## PROVIDED TEXT
As strange as it seems, the best way of explaining what happened to Carey is to recall the old Russian folk tale of a howling pack of wolves pursuing a frightened man driving a horse-drawn sled, called a droshky. Whenever the wolves got too close the driver tossed a baby off the back of the droshky.

We all make mistakes. Ron Carey’s great mistake was to hire Jere Nash as his campaign manager for the 1996 Election.

There WAS a swap scheme in which $885,000 in Teamster money was given to progressive political organizations in exchange for $221,000 in donations back to Carey’s election campaign.
Most if not all of the $221,000 went to the November Group to cover the cost of Carey campaign mailings.

Carey was paying Nash $2,500 a month. Unbeknownst to Carey, the November Group was paying Nash $18,000 a month and at the end of the campaign handed him a $50,000 bonus.

From the outset, Carey swore he knew nothing about the swap scheme. And try as they might, federal investigators couldn’t find any evidence to prove he did. But they nailed Nash. He pleaded guilty to his involvement.

Facing ten years in prison, Nash threw Carey off the back of the droshky.

In yet another swap deal, Nash agreed to become a prosecution witness in return for a suspended sentence.

As a result of Nash’s testimony, Carey was blocked by the Election Officer from being a candidate in the rerun of the 1996 election; he was expelled from the Teamsters by Independent Review Board; and he was indicted by a federal grand jury on seven perjury charges.

But Carey did tell the truth and his lawyers began the process of proving it. First at an IRB hearing, they drew the startling admission from Nash that Carey’s supposed approval of the scheme came during a 15-second telephone conversation.

At Carey’s perjury trial, his defense team proved through phone records and expense accounts that the notorious 15-second phone call never took place.

The defense team came up with more expense accounts showing that Nash double billed the November Group and the Carey campaign for six airfares and dozens and dozens and dozens of taxi rides.

“Not only is he a thief, but a petty thief,” Carey’s lawyer Reid Weingarten told the jurors at the perjury trial.

## MATERIAL
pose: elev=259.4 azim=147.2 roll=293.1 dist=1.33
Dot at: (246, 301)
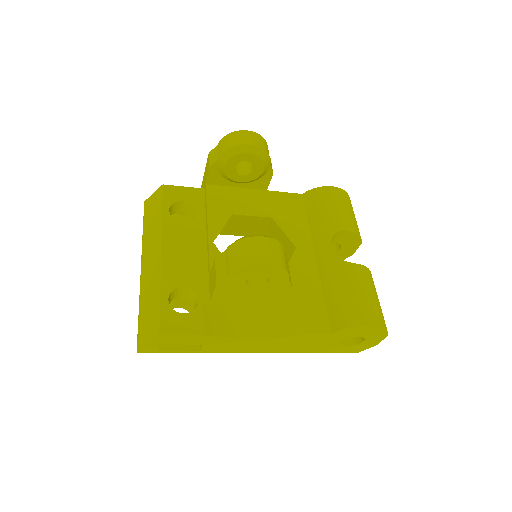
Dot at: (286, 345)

## LIST OF TASKS
• A. Print a section of the passage about Ron Carey word for word. Begin at "There WAS a" and stop after "to his involvement.".
• B. According to the passage about Ron Carey, how much did the November Group pay Jere Nash each month?

## ANSWERS PROVIDED
• A.
There WAS a swap scheme in which $885,000 in Teamster money was given to progressive political organizations in exchange for $221,000 in donations back to Carey’s election campaign.
Most if not all of the $221,000 went to the November Group to cover the cost of Carey campaign mailings.

Carey was paying Nash $2,500 a month. Unbeknownst to Carey, the November Group was paying Nash $18,000 a month and at the end of the campaign handed him a $50,000 bonus.

From the outset, Carey swore he knew nothing about the swap scheme. And try as they might, federal investigators couldn’t find any evidence to prove he did. But they nailed Nash. He pleaded guilty to his involvement.

• B. $18,000 a month.